*REQUIREMENT:* To complete this task, print all the data below exactly but leave out the images.
===== DATA PROVIDED =====
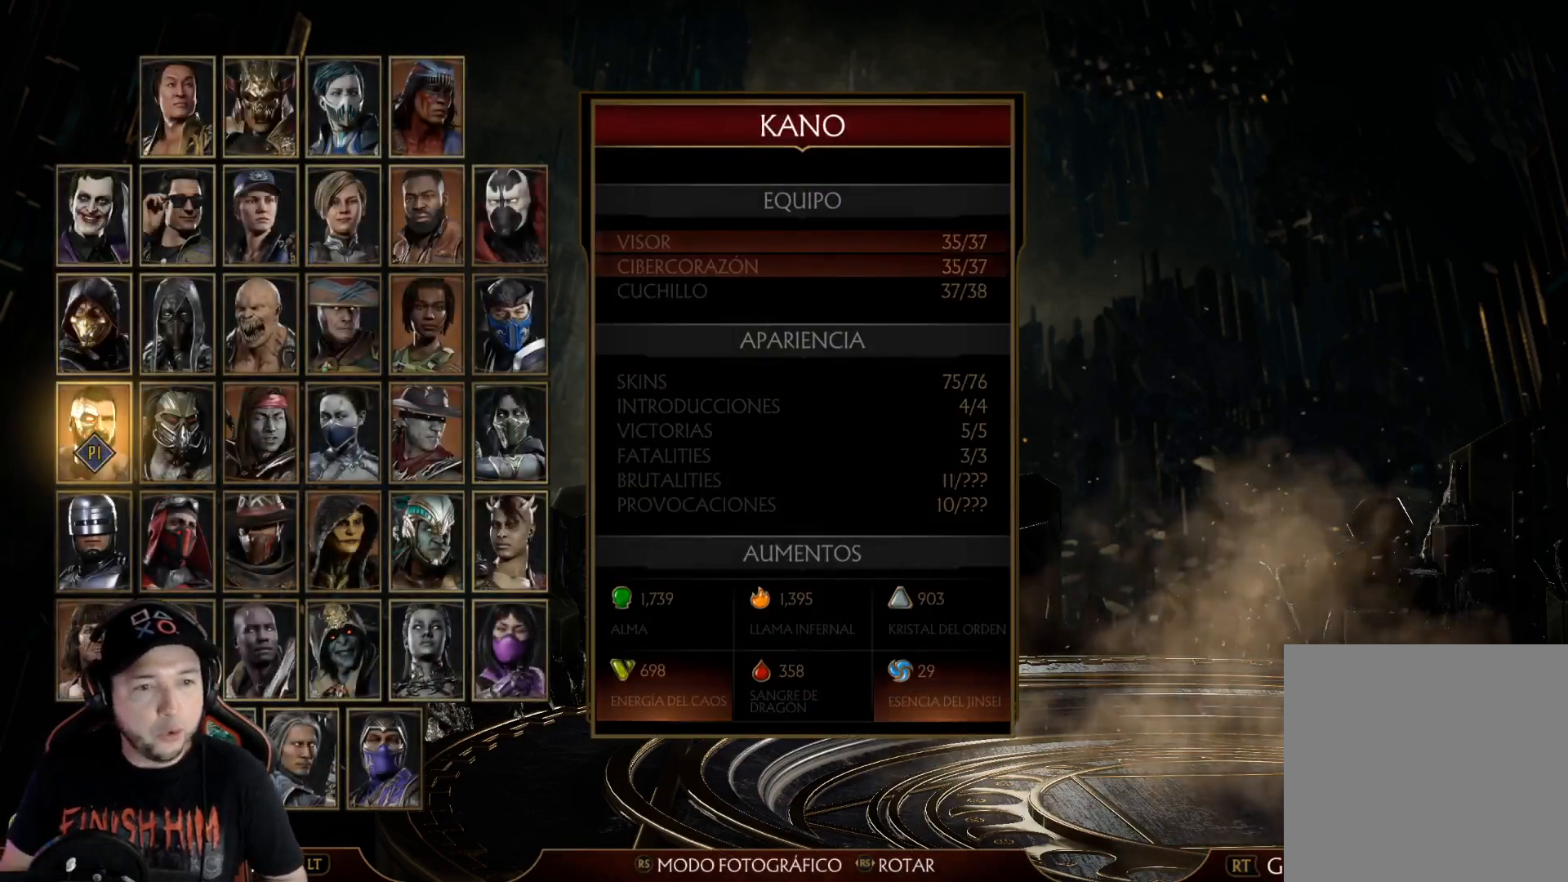
{"buttons": ["DPAD_DOWN"], "left_stick": "center", "right_stick": "center", "events": [[67, "DPAD_RIGHT", "down"], [134, "DPAD_RIGHT", "up"], [251, "DPAD_DOWN", "down"], [335, "DPAD_DOWN", "up"], [452, "DPAD_DOWN", "down"]]}
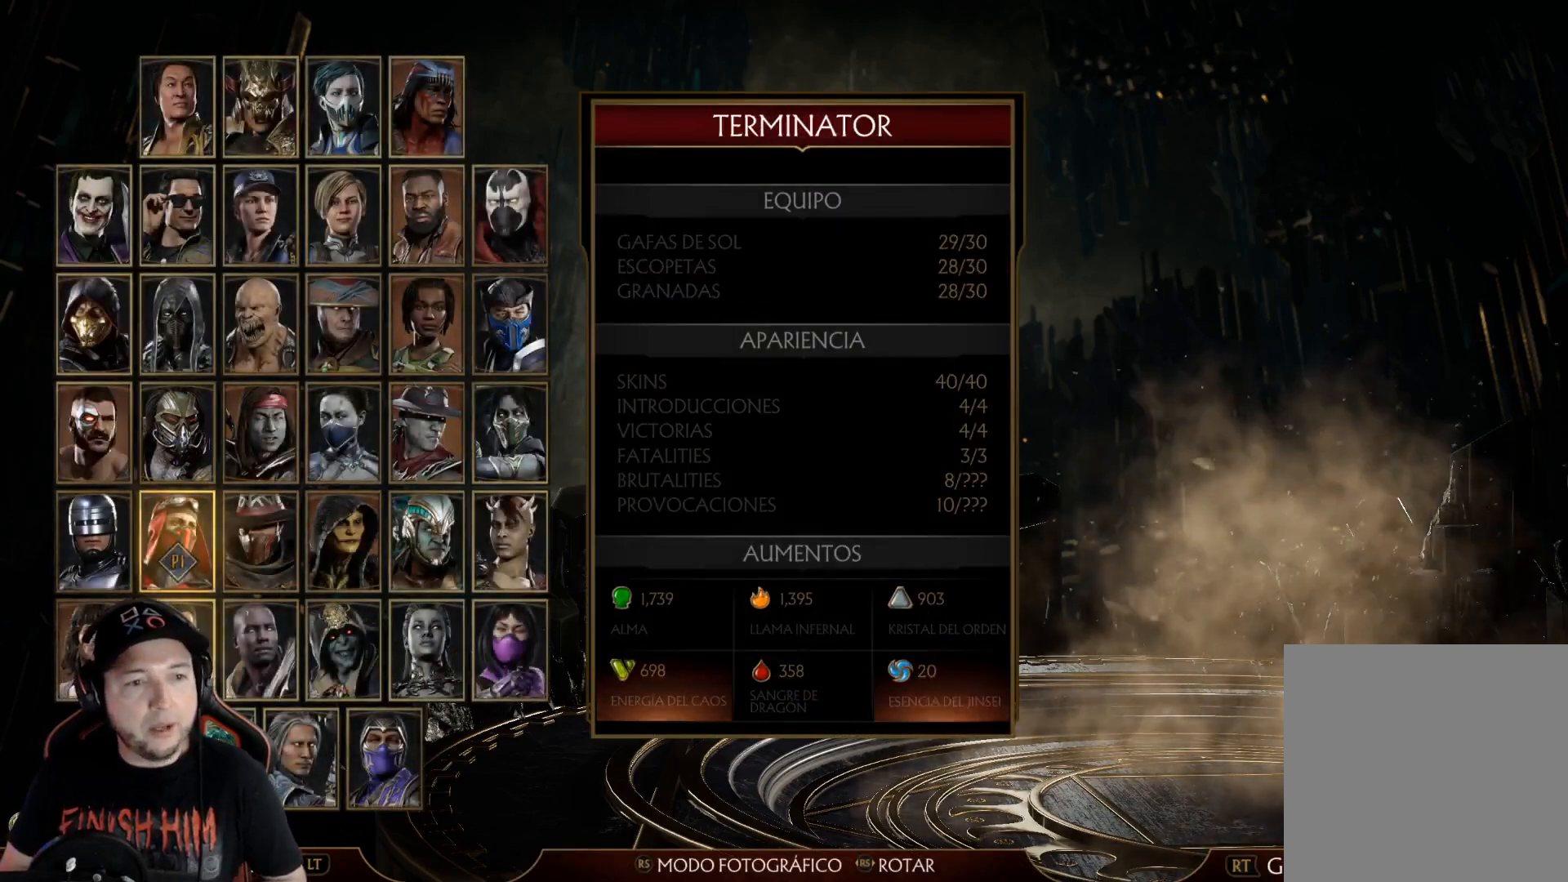
{"buttons": [], "left_stick": "center", "right_stick": "center", "events": [[17, "DPAD_DOWN", "up"], [167, "DPAD_UP", "down"], [251, "DPAD_UP", "up"], [368, "DPAD_LEFT", "down"], [451, "DPAD_LEFT", "up"]]}
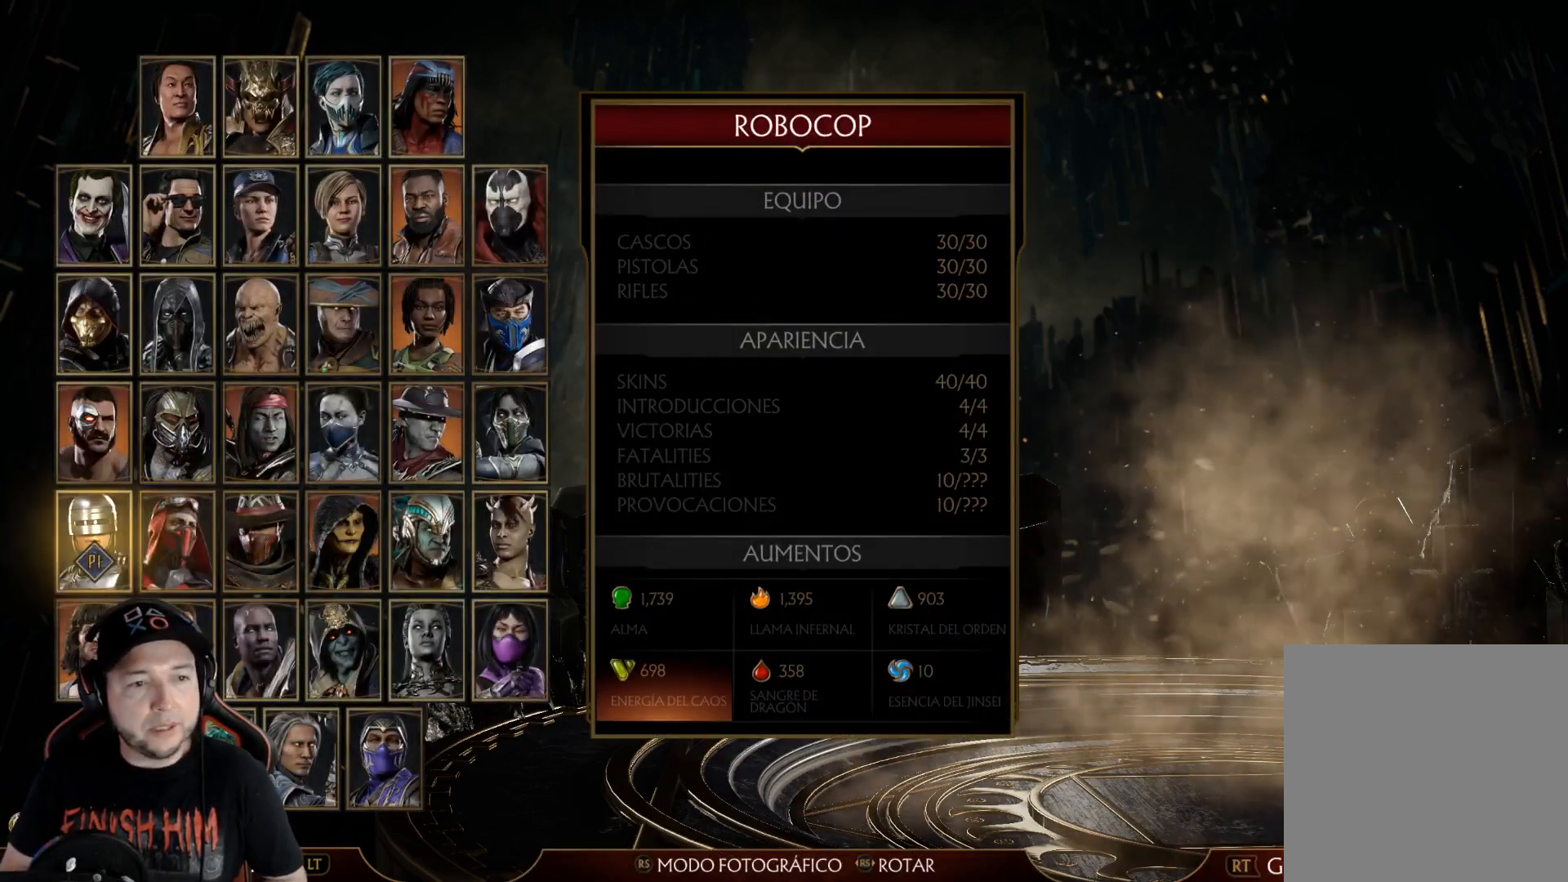
{"buttons": [], "left_stick": "center", "right_stick": "center", "events": [[51, "A", "down"], [134, "A", "up"]]}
=====
*ANSWER:*
{"buttons": ["DPAD_DOWN"], "left_stick": "center", "right_stick": "center", "events": [[67, "DPAD_RIGHT", "down"], [134, "DPAD_RIGHT", "up"], [251, "DPAD_DOWN", "down"], [335, "DPAD_DOWN", "up"], [452, "DPAD_DOWN", "down"]]}
{"buttons": [], "left_stick": "center", "right_stick": "center", "events": [[17, "DPAD_DOWN", "up"], [167, "DPAD_UP", "down"], [251, "DPAD_UP", "up"], [368, "DPAD_LEFT", "down"], [451, "DPAD_LEFT", "up"]]}
{"buttons": [], "left_stick": "center", "right_stick": "center", "events": [[51, "A", "down"], [134, "A", "up"]]}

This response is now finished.